I’m looking to learn the File module and was trying to think of a pet project for doing so.
I have a huge dir full of mp3 files that I want to organize.
Given the nature of music Artist → Album → Track.
I figured I would be building a possibly big list of folders and files into memory.
So naturally the first thing that comes to mind is streams.
Is there something like File.ls but for streams?
Or maybe a better question. What kind of limits are there to the number of folders and files that can be made in any one folder on today’s OS systems?
How does File.ls handle large lists in other words?
I’m not sure about that, however I remember reading something about the possibility of implementing a custom file server, there you should be able to run custom logic.
If I understand this correctly this lib in short before it gives you a full list of the folders/files it can instead give you the folder/file in question as readdir is reading the thing which I assume is how the filesystem builds the full list in the first place? Thus I could chunck that out via Stream.resource
Mix.install([
{:dirent, git: "https://github.com/team-telnyx/erlang-dirent.git", branch: "master"}
])
target_path = "."
Stream.resource(
fn ->
{:ok, dir_ref} =
target_path
|> String.to_charlist()
|> :dirent.opendir()
dir_ref
end,
fn dir_ref ->
case :dirent.readdir_type(dir_ref) do
:finished ->
{:halt, dir_ref}
{:error, reason} ->
{[{:error, reason}], dir_ref}
{name, type} ->
{[{List.to_string(name), type}], dir_ref}
end
end,
fn _ -> :ok end # not used because :dirent cleans up on GC
)
|> Stream.each(&IO.inspect/1)
|> Stream.run()
Followup thoughts in no particular order:
This uses :dirent.readdir_type since the first question that code that consumes the stream is likely to ask is “is this a directory?”
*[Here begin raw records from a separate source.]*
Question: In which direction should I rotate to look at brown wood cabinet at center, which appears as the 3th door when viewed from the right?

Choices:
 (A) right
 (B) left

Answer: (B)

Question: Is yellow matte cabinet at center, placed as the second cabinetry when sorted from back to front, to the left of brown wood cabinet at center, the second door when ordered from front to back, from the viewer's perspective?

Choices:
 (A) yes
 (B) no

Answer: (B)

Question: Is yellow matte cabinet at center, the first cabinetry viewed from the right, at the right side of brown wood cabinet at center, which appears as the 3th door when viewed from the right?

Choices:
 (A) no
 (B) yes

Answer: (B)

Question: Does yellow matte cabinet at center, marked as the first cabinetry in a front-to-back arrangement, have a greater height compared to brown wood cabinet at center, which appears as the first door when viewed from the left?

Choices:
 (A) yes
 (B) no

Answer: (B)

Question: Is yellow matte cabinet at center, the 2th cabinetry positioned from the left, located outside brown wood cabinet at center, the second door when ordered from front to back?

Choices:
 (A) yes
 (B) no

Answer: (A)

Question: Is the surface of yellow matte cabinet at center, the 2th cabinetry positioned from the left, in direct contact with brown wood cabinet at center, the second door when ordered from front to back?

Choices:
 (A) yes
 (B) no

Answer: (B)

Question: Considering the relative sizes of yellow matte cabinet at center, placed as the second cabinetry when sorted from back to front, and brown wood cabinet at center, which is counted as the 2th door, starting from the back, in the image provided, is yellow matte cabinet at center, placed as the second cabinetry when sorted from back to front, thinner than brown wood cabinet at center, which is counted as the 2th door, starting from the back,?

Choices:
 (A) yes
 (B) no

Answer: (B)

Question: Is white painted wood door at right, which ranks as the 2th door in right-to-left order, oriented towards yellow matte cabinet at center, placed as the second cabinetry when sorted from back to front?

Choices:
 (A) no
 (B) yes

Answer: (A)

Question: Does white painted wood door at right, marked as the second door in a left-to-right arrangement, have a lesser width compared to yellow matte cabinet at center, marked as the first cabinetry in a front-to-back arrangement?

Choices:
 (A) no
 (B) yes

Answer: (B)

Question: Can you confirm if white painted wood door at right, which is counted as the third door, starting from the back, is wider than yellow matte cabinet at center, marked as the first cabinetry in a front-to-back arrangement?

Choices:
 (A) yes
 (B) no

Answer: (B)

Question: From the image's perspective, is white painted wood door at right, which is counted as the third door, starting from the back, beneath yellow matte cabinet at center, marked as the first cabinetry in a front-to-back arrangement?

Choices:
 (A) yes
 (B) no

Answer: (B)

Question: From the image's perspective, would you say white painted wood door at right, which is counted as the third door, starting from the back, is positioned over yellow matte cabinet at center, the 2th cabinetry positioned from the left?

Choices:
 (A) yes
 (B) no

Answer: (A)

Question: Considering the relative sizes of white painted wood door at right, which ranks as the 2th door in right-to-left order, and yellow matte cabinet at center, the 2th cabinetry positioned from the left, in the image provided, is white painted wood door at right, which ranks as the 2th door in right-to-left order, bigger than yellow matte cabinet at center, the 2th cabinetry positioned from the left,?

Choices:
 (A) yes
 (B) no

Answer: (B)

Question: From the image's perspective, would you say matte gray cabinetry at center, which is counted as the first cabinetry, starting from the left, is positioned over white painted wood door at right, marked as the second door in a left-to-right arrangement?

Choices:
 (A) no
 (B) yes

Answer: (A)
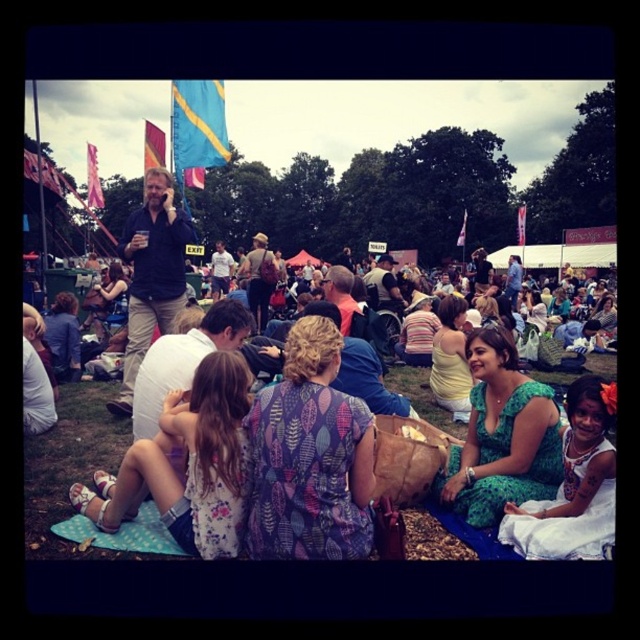
Question: Is the position of blue fabric flag at upper center less distant than that of matte brown backpack at center?

Choices:
 (A) yes
 (B) no

Answer: (B)

Question: Can you confirm if dark blue shirt at center is smaller than blue fabric flag at upper center?

Choices:
 (A) no
 (B) yes

Answer: (A)

Question: Which object appears farthest from the camera in this image?

Choices:
 (A) matte brown backpack at center
 (B) printed fabric blanket at center
 (C) blue fabric flag at upper center
 (D) dark blue shirt at center

Answer: (C)

Question: Does printed fabric blanket at center appear on the right side of blue fabric flag at upper center?

Choices:
 (A) yes
 (B) no

Answer: (A)

Question: Among these objects, which one is farthest from the camera?

Choices:
 (A) blue fabric flag at upper center
 (B) matte brown backpack at center
 (C) dark blue shirt at center
 (D) printed fabric blanket at center

Answer: (A)

Question: Which point appears closest to the camera in this image?

Choices:
 (A) (497, 548)
 (B) (348, 328)
 (C) (163, 221)
 (D) (195, 88)

Answer: (A)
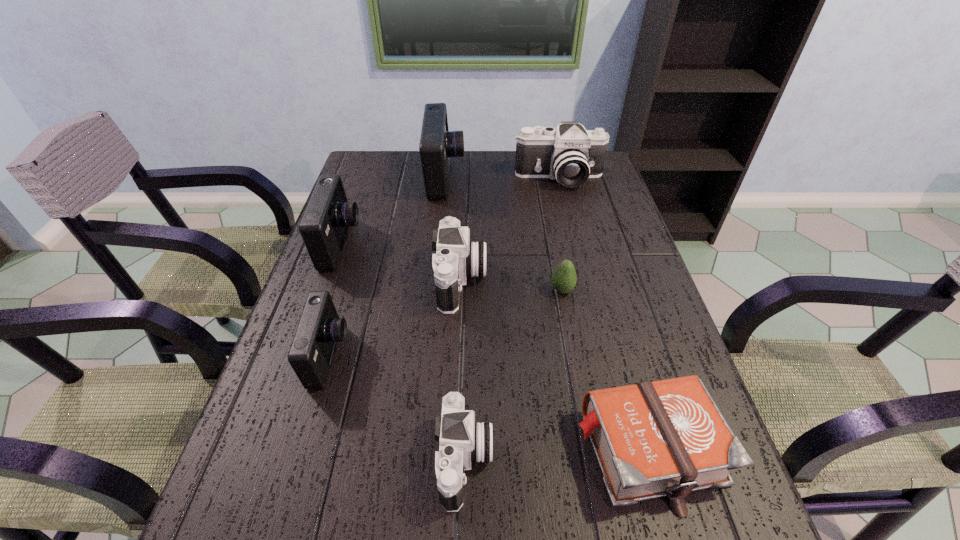
Locate an element on the screen. This screenshot has height=540, width=960. the rightmost blue camera is located at coordinates (437, 144).

The image size is (960, 540). Identify the location of the farthest blue camera. (437, 144).

Identify the location of the rightmost black camera. (570, 154).

The height and width of the screenshot is (540, 960). Find the location of `the biggest black camera`. the biggest black camera is located at coordinates (570, 154).

Identify the location of the second nearest blue camera. (325, 223).

The height and width of the screenshot is (540, 960). I want to click on the second biggest black camera, so click(456, 258).

At what (x,y) coordinates should I click in order to perform the action: click on the fifth farthest camera. Please return your answer as a coordinate pair (x, y). The width and height of the screenshot is (960, 540). Looking at the image, I should click on (310, 356).

The image size is (960, 540). I want to click on the nearest blue camera, so click(310, 356).

The width and height of the screenshot is (960, 540). In order to click on the smallest black camera in this screenshot , I will do `click(462, 440)`.

Where is `the nearest black camera`? This screenshot has height=540, width=960. the nearest black camera is located at coordinates (462, 440).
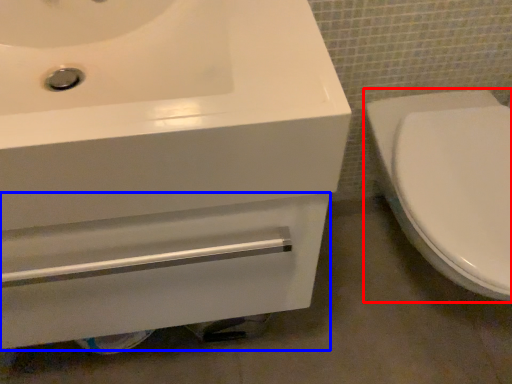
Question: Among these objects, which one is nearest to the camera, toilet (highlighted by a red box) or drawer (highlighted by a blue box)?

Choices:
 (A) toilet
 (B) drawer

Answer: (A)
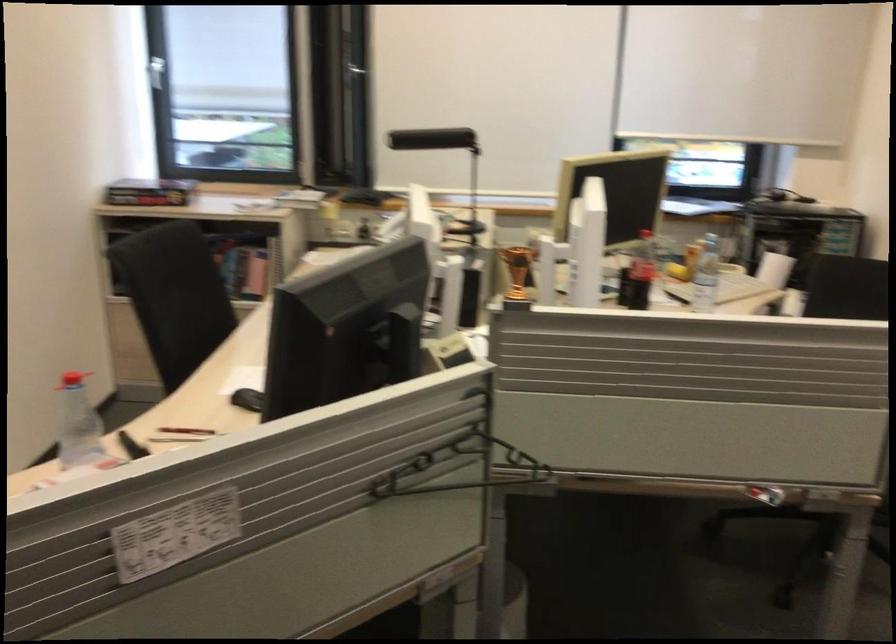
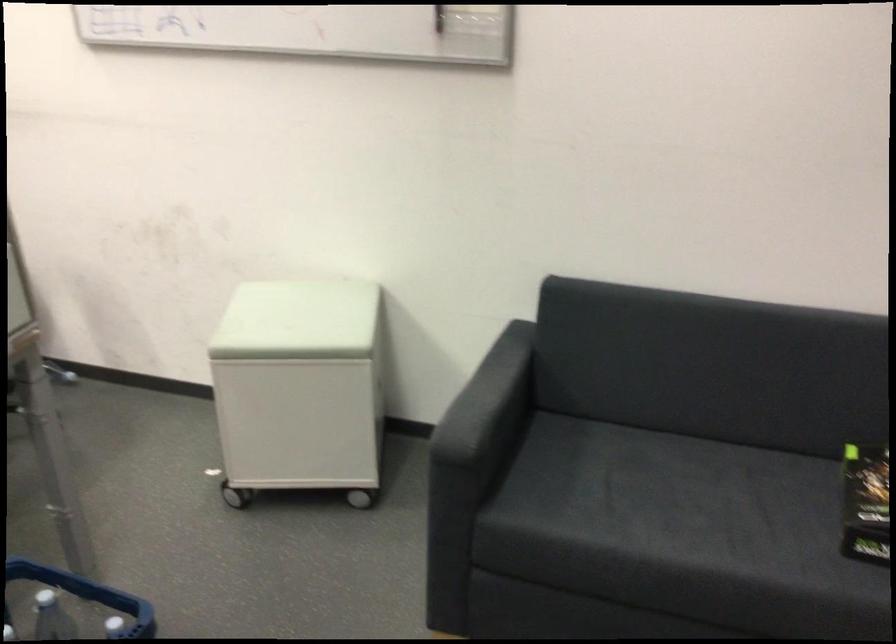
The first image is from the beginning of the video and the second image is from the end. How did the camera likely rotate when shooting the video?

The camera rotated toward right-down.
The error handling is somewhat inconsistent; a failure in opendir will crash but a failure when iterating through the results will put {:error, reason} in the output stream. Your application may have different needs.
the situation with filenames that can’t be represented in UTF8 is complicated so this code completely ignores it. That may not be sufficient depending on your specific filesystem.